Ignoring the safety concerns, you'd of course need a heat bed designed to operate off the mains voltage.  A 120V or 230V heat bed would be tougher to fabricate than one that operates on 12V. 

We can calculate the required heater resistance using R = (V * V)/P, where V is the voltage applied and P is the desired power dissipated as heat.  For a nominal 130 watt 12V heat bed, this comes up with R equal to about 1.1 ohms. Such a heat bed is readily achievable in a circuit board layout by applying the input voltage across a trace designed with a particular copper thickness, trace width, and trace length. 

For 230V mains and the same 130W heat dissipation, the same formula shows R would be around 400 ohms.  This would be extremely hard to achieve with just a circuit board trace, meaning the bed would have to be formed from a resistive material or multiple resistive components.

Those interested can play with the necessary trace characteristics using any of several online circuit trace resistance calculators.

----------


## nka

I might be missing a point (and I'm not an expert in electronic), but for a 130W Heatbed, you'll be running 230V@0.56A with a resistance of 400 ohms or 12V@10A with 1.1 ohms.

IMO, it's much more a problem to have 10A than 0.56A? You have much more current directly into the cicruit. Also, isnt the resistance the heatbed directly?

I will personally use this : http://www.aliexpress.com/item/Keeno...881899879.html (Custom order for my size if not available) with an SSR.

----------


## printbus

You are right that for the same power the current draw will be far less at 230V than it is at 12V.  I was unaware you could get heat beds that ran on 120V or 240V. The ones that run on 120V or 240V likely use resistance wire; suggested by the wirewound reference in the resistance description.  From a thermal standpoint it should work.  Most of us would just prefer to deal with low voltage at a higher current than mains voltage at a lower current.

----------


## jaguarking11

Again, to me I see value in having a 12v heated bed. Simply put I like being able to control the heatbed via firmware. To me having a central control point is worth wasting power. At least at this point for me. I plan on integrating a insulated and heated build chamber to my build, and that too will use a 100-200w ceramic 12 heater, and hopefully I can get the firmware to control that one too. 

I have to figure out proper fusing for my build as well.

----------


## nka

I think I found the perfect PSU. I may order it when I'll upgrade to a heat bed.

[Lines of data]
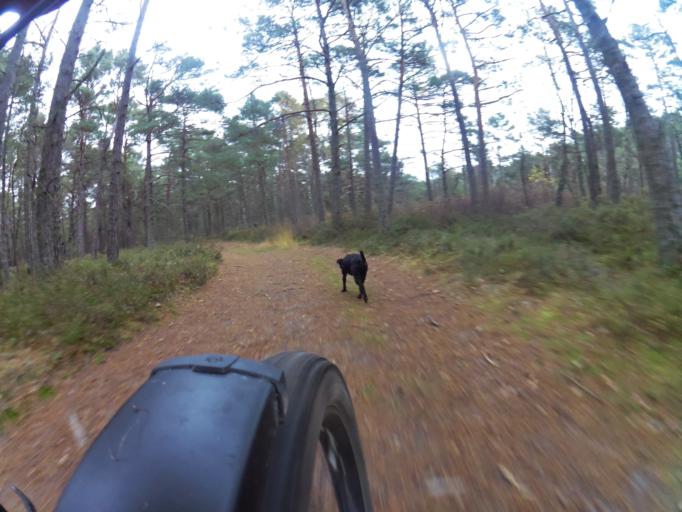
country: PL
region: Pomeranian Voivodeship
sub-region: Powiat leborski
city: Leba
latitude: 54.7768
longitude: 17.6911
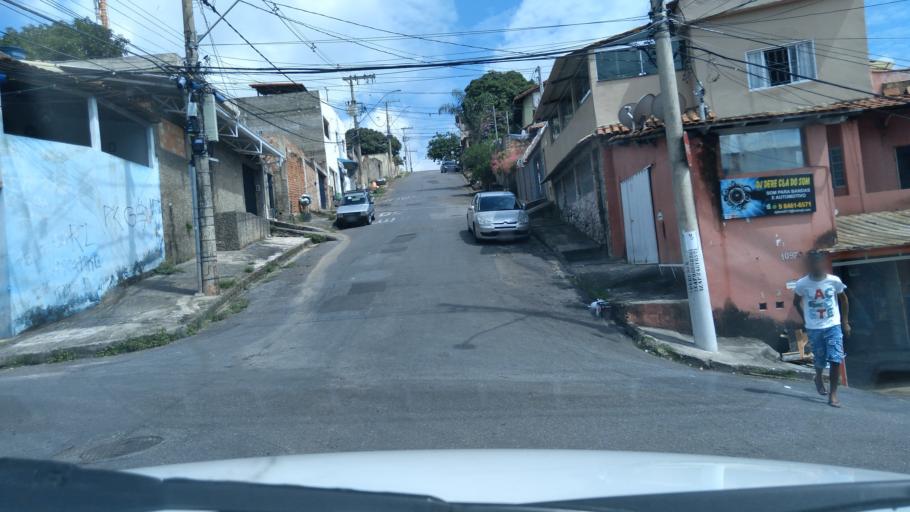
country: BR
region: Minas Gerais
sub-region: Belo Horizonte
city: Belo Horizonte
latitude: -19.9002
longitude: -43.8892
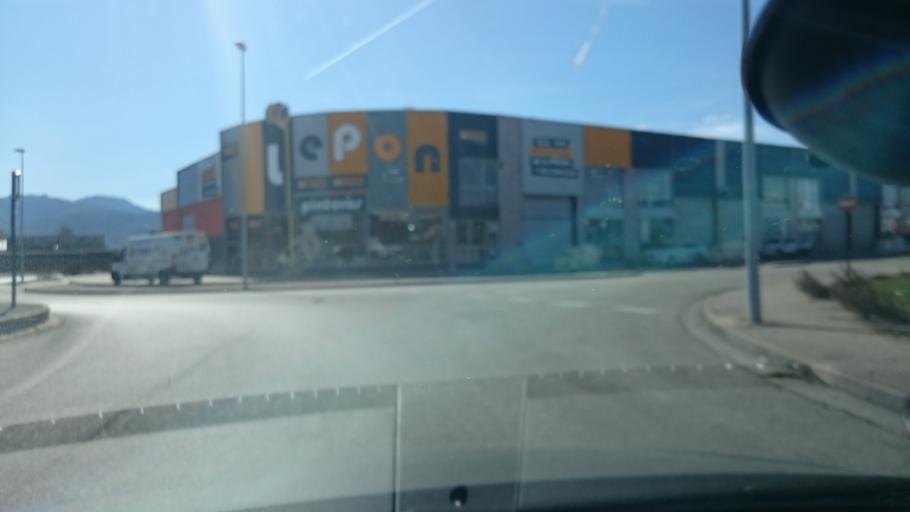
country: ES
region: Castille and Leon
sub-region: Provincia de Leon
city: Ponferrada
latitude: 42.5519
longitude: -6.6164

## TASK REQUIREMENTS:
1: Write out the portion of the heat bed thread starting at "We can calculate" and ending at "multiple resistive components.".
2: In the heat bed thread, what resistance would a 130 watt heat bed need on 230V mains?
Rely solely on the heat bed thread for your responses.

## COMPLETED EXERCISE:
1:
We can calculate the required heater resistance using R = (V * V)/P, where V is the voltage applied and P is the desired power dissipated as heat.  For a nominal 130 watt 12V heat bed, this comes up with R equal to about 1.1 ohms. Such a heat bed is readily achievable in a circuit board layout by applying the input voltage across a trace designed with a particular copper thickness, trace width, and trace length. 

For 230V mains and the same 130W heat dissipation, the same formula shows R would be around 400 ohms.  This would be extremely hard to achieve with just a circuit board trace, meaning the bed would have to be formed from a resistive material or multiple resistive components.

2: Around 400 ohms.